# REQUIREMENT
Can you render the material as a two-column CSV with the headers field and value, starting with the line that contains "name author: W.R.B. Oliv." and going on through the line that contains "name author: (Bonpl.) DC."? Give one row per line and only those lines, with each side in its own quoted field and any line breaks turned into spaces.
— start of EXERCISE MATERIAL —
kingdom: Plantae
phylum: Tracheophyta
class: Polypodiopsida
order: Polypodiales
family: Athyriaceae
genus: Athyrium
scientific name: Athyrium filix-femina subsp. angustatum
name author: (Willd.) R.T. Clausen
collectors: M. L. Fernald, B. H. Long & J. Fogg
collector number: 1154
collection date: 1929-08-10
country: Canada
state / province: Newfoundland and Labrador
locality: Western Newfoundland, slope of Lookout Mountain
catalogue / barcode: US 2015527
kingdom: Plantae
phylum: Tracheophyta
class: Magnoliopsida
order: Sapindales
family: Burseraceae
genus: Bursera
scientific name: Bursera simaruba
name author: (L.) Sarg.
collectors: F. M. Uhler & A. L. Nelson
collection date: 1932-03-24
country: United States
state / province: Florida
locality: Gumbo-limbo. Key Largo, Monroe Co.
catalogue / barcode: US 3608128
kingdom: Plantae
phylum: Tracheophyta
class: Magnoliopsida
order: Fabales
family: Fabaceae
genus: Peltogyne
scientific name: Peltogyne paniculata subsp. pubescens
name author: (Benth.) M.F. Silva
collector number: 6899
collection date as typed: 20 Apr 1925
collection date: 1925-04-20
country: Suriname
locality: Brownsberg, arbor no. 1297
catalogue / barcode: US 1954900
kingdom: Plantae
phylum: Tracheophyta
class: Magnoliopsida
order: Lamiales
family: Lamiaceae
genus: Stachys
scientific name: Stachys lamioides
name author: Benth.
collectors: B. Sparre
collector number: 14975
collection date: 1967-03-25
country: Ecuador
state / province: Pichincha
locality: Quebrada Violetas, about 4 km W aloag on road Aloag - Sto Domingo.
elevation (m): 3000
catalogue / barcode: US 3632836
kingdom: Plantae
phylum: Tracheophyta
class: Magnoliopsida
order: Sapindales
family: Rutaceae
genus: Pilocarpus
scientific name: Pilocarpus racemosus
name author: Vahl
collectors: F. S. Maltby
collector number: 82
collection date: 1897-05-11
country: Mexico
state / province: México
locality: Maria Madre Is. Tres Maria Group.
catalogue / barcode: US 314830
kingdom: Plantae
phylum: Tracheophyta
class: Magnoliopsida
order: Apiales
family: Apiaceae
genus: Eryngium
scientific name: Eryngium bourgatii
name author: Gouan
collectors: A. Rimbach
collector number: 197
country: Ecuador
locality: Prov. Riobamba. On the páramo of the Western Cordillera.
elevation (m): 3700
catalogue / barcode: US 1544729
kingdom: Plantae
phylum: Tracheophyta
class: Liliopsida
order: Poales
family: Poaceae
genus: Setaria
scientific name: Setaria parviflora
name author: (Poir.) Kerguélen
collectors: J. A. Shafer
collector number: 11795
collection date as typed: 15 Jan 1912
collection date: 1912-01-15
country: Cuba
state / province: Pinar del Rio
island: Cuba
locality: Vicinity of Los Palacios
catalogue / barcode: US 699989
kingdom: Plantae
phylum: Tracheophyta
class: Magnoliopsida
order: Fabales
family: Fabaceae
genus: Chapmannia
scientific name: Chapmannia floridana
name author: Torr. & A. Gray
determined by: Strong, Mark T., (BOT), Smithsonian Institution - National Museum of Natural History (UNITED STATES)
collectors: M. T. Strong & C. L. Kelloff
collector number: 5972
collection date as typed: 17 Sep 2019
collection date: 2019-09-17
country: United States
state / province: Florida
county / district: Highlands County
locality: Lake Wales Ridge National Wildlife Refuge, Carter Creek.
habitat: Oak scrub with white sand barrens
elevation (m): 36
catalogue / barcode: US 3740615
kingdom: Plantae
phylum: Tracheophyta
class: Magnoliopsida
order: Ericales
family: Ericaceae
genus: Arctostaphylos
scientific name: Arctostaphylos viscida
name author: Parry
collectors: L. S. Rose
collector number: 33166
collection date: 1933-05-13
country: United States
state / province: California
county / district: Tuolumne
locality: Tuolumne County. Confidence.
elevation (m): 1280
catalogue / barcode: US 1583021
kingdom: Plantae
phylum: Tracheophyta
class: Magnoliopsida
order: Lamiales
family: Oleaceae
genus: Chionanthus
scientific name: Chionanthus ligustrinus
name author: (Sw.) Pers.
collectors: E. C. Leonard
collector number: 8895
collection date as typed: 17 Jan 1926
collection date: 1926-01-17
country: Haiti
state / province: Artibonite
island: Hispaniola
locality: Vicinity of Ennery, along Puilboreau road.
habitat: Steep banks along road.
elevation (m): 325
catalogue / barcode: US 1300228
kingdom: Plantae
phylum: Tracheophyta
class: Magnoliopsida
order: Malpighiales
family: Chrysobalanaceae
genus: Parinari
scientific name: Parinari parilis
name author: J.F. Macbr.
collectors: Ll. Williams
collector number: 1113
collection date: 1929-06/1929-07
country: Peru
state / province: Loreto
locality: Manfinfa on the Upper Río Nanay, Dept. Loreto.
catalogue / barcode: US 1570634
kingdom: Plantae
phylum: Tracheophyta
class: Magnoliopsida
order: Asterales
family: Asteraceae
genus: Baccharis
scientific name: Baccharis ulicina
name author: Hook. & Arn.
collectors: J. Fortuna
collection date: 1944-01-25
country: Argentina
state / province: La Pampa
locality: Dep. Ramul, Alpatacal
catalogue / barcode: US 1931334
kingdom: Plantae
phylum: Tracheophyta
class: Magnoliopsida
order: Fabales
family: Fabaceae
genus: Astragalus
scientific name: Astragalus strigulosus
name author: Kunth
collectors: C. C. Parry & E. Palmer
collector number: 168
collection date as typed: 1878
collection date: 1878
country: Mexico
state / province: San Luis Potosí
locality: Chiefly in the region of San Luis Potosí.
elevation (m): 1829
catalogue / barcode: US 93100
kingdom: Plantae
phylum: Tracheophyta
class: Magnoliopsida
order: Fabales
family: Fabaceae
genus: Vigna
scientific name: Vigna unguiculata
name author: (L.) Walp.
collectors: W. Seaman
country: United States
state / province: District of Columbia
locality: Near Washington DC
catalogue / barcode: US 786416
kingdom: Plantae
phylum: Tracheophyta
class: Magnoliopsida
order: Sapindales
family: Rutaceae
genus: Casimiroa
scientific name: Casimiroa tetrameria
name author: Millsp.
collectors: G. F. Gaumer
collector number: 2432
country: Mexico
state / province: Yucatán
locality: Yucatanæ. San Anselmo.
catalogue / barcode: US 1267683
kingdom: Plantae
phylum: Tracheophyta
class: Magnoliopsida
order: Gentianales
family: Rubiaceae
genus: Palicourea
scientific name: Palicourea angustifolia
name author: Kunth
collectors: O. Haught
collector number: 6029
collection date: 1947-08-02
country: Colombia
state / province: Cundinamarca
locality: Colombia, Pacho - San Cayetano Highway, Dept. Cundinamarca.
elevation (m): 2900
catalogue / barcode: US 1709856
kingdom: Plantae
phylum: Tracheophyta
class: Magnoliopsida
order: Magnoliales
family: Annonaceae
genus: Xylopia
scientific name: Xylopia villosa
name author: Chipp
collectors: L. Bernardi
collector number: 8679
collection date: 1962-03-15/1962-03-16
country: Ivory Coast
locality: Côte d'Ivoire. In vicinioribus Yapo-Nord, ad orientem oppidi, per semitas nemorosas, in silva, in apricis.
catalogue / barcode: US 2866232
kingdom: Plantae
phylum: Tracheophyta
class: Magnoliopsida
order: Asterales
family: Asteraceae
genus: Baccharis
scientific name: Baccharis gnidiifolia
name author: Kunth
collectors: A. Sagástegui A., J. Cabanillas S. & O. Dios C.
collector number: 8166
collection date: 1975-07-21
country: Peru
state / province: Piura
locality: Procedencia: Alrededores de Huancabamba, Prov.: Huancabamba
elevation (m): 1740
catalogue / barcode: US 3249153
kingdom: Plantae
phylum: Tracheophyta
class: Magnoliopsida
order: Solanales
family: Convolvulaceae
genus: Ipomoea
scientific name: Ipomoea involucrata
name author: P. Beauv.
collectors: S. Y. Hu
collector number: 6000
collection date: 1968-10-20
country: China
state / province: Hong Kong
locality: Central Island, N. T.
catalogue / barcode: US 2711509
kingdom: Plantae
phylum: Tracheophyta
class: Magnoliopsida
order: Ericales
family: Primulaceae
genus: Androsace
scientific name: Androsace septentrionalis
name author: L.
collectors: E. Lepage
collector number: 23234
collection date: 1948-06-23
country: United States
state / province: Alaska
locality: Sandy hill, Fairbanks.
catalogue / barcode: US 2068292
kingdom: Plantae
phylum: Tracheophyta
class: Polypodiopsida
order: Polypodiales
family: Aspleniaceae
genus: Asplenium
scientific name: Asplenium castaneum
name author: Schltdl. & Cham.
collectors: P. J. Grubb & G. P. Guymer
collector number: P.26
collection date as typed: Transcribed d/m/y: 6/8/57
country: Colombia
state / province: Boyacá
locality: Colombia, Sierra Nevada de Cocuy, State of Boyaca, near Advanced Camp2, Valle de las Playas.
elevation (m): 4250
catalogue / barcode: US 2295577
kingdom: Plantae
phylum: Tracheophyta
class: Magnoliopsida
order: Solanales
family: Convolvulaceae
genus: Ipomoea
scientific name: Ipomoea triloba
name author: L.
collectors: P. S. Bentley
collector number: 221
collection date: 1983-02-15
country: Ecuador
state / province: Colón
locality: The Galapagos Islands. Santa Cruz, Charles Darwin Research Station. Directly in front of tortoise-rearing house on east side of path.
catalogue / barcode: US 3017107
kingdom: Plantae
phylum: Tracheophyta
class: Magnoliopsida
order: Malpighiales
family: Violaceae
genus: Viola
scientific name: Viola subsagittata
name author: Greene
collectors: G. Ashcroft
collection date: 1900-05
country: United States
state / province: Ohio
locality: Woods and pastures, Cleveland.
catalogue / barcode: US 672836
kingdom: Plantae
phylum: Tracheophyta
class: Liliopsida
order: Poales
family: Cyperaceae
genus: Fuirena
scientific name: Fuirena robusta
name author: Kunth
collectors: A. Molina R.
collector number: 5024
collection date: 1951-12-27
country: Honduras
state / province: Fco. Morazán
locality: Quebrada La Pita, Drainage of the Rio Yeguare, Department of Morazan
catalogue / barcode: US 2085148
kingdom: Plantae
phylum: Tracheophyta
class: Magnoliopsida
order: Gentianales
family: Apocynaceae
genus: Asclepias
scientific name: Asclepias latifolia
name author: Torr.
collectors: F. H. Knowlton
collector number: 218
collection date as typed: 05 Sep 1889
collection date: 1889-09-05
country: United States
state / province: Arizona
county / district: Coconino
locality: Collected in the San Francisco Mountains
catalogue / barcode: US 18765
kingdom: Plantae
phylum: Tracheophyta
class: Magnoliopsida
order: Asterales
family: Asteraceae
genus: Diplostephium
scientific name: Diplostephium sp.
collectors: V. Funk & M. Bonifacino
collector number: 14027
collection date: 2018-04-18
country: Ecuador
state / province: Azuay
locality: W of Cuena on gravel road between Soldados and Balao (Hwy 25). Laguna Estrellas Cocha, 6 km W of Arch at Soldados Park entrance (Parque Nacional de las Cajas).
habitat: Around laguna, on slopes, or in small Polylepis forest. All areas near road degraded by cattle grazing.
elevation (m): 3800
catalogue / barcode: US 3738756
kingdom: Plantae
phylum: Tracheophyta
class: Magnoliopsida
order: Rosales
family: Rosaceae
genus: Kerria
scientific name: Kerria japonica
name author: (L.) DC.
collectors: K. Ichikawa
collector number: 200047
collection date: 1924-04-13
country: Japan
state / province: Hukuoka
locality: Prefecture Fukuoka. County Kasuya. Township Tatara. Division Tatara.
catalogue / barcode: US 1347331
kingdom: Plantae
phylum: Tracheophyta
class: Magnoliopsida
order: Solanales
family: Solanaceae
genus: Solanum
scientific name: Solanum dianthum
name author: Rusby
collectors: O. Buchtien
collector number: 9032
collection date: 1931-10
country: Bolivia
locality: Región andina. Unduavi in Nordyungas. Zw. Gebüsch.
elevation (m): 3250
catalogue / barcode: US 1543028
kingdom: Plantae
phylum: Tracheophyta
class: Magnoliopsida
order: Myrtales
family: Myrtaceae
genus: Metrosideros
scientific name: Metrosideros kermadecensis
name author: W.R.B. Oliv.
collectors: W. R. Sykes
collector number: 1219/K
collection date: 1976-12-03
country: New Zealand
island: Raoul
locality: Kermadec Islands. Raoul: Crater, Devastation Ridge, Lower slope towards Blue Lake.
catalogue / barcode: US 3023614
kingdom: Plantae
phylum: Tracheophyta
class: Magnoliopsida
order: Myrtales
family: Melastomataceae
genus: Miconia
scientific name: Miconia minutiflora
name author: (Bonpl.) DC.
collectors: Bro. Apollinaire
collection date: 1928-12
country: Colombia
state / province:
— end of EXERCISE MATERIAL —
# EXERCISE OUTPUT
field,value
"name author:","W.R.B. Oliv."
"collectors:","W. R. Sykes"
"collector number:","1219/K"
"collection date:","1976-12-03"
"country:","New Zealand"
"island:","Raoul"
"locality:","Kermadec Islands. Raoul: Crater, Devastation Ridge, Lower slope towards Blue Lake."
"catalogue / barcode:","US 3023614"
"kingdom:","Plantae"
"phylum:","Tracheophyta"
"class:","Magnoliopsida"
"order:","Myrtales"
"family:","Melastomataceae"
"genus:","Miconia"
"scientific name:","Miconia minutiflora"
"name author:","(Bonpl.) DC."